(Assignment):
Copy out the entries below, swapping every "Marvin" for "Martin" and keeping everything else the same.

(Provided entries):
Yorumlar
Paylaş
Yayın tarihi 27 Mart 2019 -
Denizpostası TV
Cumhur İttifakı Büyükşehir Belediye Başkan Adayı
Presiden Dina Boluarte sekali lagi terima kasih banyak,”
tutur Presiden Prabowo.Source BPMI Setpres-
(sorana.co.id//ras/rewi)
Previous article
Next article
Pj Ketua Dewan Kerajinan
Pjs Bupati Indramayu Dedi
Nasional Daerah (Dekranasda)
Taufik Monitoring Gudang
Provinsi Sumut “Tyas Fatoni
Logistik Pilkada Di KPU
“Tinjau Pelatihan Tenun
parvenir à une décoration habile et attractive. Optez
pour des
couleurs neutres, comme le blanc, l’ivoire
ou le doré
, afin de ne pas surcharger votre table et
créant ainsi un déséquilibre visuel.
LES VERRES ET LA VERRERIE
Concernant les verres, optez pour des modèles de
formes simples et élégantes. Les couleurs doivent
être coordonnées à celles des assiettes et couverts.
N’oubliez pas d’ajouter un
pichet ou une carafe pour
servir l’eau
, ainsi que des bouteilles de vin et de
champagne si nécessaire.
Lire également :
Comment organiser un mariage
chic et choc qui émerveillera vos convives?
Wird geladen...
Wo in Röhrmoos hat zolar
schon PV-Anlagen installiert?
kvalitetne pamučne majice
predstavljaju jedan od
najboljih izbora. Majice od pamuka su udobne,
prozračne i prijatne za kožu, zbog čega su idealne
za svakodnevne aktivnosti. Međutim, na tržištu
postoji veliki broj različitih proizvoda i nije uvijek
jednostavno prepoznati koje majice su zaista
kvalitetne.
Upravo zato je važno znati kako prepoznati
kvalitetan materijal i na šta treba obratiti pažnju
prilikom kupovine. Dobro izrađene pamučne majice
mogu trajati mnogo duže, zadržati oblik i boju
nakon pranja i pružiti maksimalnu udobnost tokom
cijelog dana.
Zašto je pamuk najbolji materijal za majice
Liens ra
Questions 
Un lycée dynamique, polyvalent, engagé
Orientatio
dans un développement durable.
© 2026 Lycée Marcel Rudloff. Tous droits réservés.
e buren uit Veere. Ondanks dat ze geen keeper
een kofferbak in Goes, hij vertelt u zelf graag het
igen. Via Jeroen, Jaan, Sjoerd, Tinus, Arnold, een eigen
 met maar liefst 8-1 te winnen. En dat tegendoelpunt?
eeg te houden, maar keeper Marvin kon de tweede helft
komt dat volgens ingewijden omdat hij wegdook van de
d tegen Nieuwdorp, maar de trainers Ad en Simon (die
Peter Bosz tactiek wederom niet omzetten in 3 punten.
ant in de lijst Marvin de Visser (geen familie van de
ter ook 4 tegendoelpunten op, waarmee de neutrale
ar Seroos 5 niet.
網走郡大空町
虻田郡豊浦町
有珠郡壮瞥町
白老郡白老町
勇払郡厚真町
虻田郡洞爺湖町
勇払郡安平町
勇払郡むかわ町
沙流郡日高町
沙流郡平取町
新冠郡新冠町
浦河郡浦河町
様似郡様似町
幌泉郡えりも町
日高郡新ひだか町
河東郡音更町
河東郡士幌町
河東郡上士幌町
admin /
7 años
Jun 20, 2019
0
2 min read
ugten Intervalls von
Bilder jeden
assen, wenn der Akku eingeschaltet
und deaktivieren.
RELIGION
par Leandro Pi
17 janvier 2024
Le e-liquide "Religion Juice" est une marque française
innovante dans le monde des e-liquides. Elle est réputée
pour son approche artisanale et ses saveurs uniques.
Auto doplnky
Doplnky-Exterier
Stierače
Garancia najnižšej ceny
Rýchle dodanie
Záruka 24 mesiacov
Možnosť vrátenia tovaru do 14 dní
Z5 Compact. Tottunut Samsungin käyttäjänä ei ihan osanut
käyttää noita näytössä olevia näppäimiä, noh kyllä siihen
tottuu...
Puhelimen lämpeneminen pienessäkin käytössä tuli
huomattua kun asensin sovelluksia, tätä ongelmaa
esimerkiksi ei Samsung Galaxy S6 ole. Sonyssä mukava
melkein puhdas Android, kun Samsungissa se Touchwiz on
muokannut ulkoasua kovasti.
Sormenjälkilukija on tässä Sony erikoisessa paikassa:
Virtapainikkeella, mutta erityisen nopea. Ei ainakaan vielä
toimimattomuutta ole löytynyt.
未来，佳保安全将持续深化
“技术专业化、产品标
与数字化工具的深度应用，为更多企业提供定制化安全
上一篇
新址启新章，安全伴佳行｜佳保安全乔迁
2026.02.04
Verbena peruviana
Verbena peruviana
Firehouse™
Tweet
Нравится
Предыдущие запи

(Output of the task):
Yorumlar
Paylaş
Yayın tarihi 27 Mart 2019 -
Denizpostası TV
Cumhur İttifakı Büyükşehir Belediye Başkan Adayı
Presiden Dina Boluarte sekali lagi terima kasih banyak,”
tutur Presiden Prabowo.Source BPMI Setpres-
(sorana.co.id//ras/rewi)
Previous article
Next article
Pj Ketua Dewan Kerajinan
Pjs Bupati Indramayu Dedi
Nasional Daerah (Dekranasda)
Taufik Monitoring Gudang
Provinsi Sumut “Tyas Fatoni
Logistik Pilkada Di KPU
“Tinjau Pelatihan Tenun
parvenir à une décoration habile et attractive. Optez
pour des
couleurs neutres, comme le blanc, l’ivoire
ou le doré
, afin de ne pas surcharger votre table et
créant ainsi un déséquilibre visuel.
LES VERRES ET LA VERRERIE
Concernant les verres, optez pour des modèles de
formes simples et élégantes. Les couleurs doivent
être coordonnées à celles des assiettes et couverts.
N’oubliez pas d’ajouter un
pichet ou une carafe pour
servir l’eau
, ainsi que des bouteilles de vin et de
champagne si nécessaire.
Lire également :
Comment organiser un mariage
chic et choc qui émerveillera vos convives?
Wird geladen...
Wo in Röhrmoos hat zolar
schon PV-Anlagen installiert?
kvalitetne pamučne majice
predstavljaju jedan od
najboljih izbora. Majice od pamuka su udobne,
prozračne i prijatne za kožu, zbog čega su idealne
za svakodnevne aktivnosti. Međutim, na tržištu
postoji veliki broj različitih proizvoda i nije uvijek
jednostavno prepoznati koje majice su zaista
kvalitetne.
Upravo zato je važno znati kako prepoznati
kvalitetan materijal i na šta treba obratiti pažnju
prilikom kupovine. Dobro izrađene pamučne majice
mogu trajati mnogo duže, zadržati oblik i boju
nakon pranja i pružiti maksimalnu udobnost tokom
cijelog dana.
Zašto je pamuk najbolji materijal za majice
Liens ra
Questions 
Un lycée dynamique, polyvalent, engagé
Orientatio
dans un développement durable.
© 2026 Lycée Marcel Rudloff. Tous droits réservés.
e buren uit Veere. Ondanks dat ze geen keeper
een kofferbak in Goes, hij vertelt u zelf graag het
igen. Via Jeroen, Jaan, Sjoerd, Tinus, Arnold, een eigen
 met maar liefst 8-1 te winnen. En dat tegendoelpunt?
eeg te houden, maar keeper Martin kon de tweede helft
komt dat volgens ingewijden omdat hij wegdook van de
d tegen Nieuwdorp, maar de trainers Ad en Simon (die
Peter Bosz tactiek wederom niet omzetten in 3 punten.
ant in de lijst Martin de Visser (geen familie van de
ter ook 4 tegendoelpunten op, waarmee de neutrale
ar Seroos 5 niet.
網走郡大空町
虻田郡豊浦町
有珠郡壮瞥町
白老郡白老町
勇払郡厚真町
虻田郡洞爺湖町
勇払郡安平町
勇払郡むかわ町
沙流郡日高町
沙流郡平取町
新冠郡新冠町
浦河郡浦河町
様似郡様似町
幌泉郡えりも町
日高郡新ひだか町
河東郡音更町
河東郡士幌町
河東郡上士幌町
admin /
7 años
Jun 20, 2019
0
2 min read
ugten Intervalls von
Bilder jeden
assen, wenn der Akku eingeschaltet
und deaktivieren.
RELIGION
par Leandro Pi
17 janvier 2024
Le e-liquide "Religion Juice" est une marque française
innovante dans le monde des e-liquides. Elle est réputée
pour son approche artisanale et ses saveurs uniques.
Auto doplnky
Doplnky-Exterier
Stierače
Garancia najnižšej ceny
Rýchle dodanie
Záruka 24 mesiacov
Možnosť vrátenia tovaru do 14 dní
Z5 Compact. Tottunut Samsungin käyttäjänä ei ihan osanut
käyttää noita näytössä olevia näppäimiä, noh kyllä siihen
tottuu...
Puhelimen lämpeneminen pienessäkin käytössä tuli
huomattua kun asensin sovelluksia, tätä ongelmaa
esimerkiksi ei Samsung Galaxy S6 ole. Sonyssä mukava
melkein puhdas Android, kun Samsungissa se Touchwiz on
muokannut ulkoasua kovasti.
Sormenjälkilukija on tässä Sony erikoisessa paikassa:
Virtapainikkeella, mutta erityisen nopea. Ei ainakaan vielä
toimimattomuutta ole löytynyt.
未来，佳保安全将持续深化
“技术专业化、产品标
与数字化工具的深度应用，为更多企业提供定制化安全
上一篇
新址启新章，安全伴佳行｜佳保安全乔迁
2026.02.04
Verbena peruviana
Verbena peruviana
Firehouse™
Tweet
Нравится
Предыдущие запи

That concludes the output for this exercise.